#### Quoted text:
------
Standards: Moved on foot to designated points at a rate of 3,000 meters per hour.

Conditions: Given a standard topographic map of the area, scale 1:50,000, a coordinate scale and protractor, a compass, and writing materials.

Note. See appendix C in this manual for related skills and knowledge supporting performance of this task.

Standards: Moved on foot to designated points at a rate of 3,000 meters per hour.

Performance Steps

1.   Determine your pace count.

a. When traveling on foot,  measure distance by counting paces. The average soldier uses 116 paces to travel 100 meters. Check your pace length by practicing on a known 100-meter distance, like a football field plus one end zone, which is 110 yards (about 100 meters).

b. When traveling cross-country as in the field, you use more paces to travel 100 meters, usually about 148 instead of 116. This is because you are not traveling over level ground, and must use more paces to make up for movement up and down hills. Pace yourself over at least 600 meters of crisscrossing terrain to learn how many paces it takes you to travel an average 100 meters over such terrain.

c. Be sure you know how many paces it takes you to walk 100 meters on both level and crisscrossing terrain.

(1)  The problem in pacing is maintaining a straight line. At night, you will tend to walk in a clockwise circle if you do not use a compass. In daylight, you should use aiming points and a compass. Also, remember to figure only the straight-line distance when you have to walk around an obstacle.

(2)  Another problem is keeping count of paces taken. One way is to use pebbles. For instance, suppose you want to pace off one kilometer. (A kilometer is 1,000 meters or the distance between two of the black grid lines on the map.) Put 10 pebbles in your right pocket. When you go 100 meters, move one pebble to your left pocket and start your count over. When all 10 pebbles had been moved to your left pocket, you have traveled one kilometer. Or, tie knots in a string, one knot per 100 meters.

d. Sample problem: You are to move 715 meters, and your pace count for 100 meters is 116 paces.

(1)  Using the pebble methods, you will need seven pebbles. This will take you 700 meters. But what about the other 15 meters?

(2)  To determine how many paces it will take to go the remaining 15 meters, multiply 15 meters by your pace count (116-15 x 116 = 1,740). Mark out the last two numbers (40). The remainder (17) is how many paces it will take to go 15 meters.

(3)  So you would go 715 meters using the pebble method by pacing off 116 paces per 100 meters until all seven pebbles are used, then go an additional 17 paces to arrive at 715 meters.
------
#### What is required:
Which items are listed in the "Conditions" line of the pace-count text?

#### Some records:
------
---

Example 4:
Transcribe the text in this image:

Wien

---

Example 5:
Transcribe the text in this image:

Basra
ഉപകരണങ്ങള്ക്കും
------
#### Finished task:
- A standard topographic map of the area, scale 1:50,000
- A coordinate scale and protractor
- A compass
- Writing materials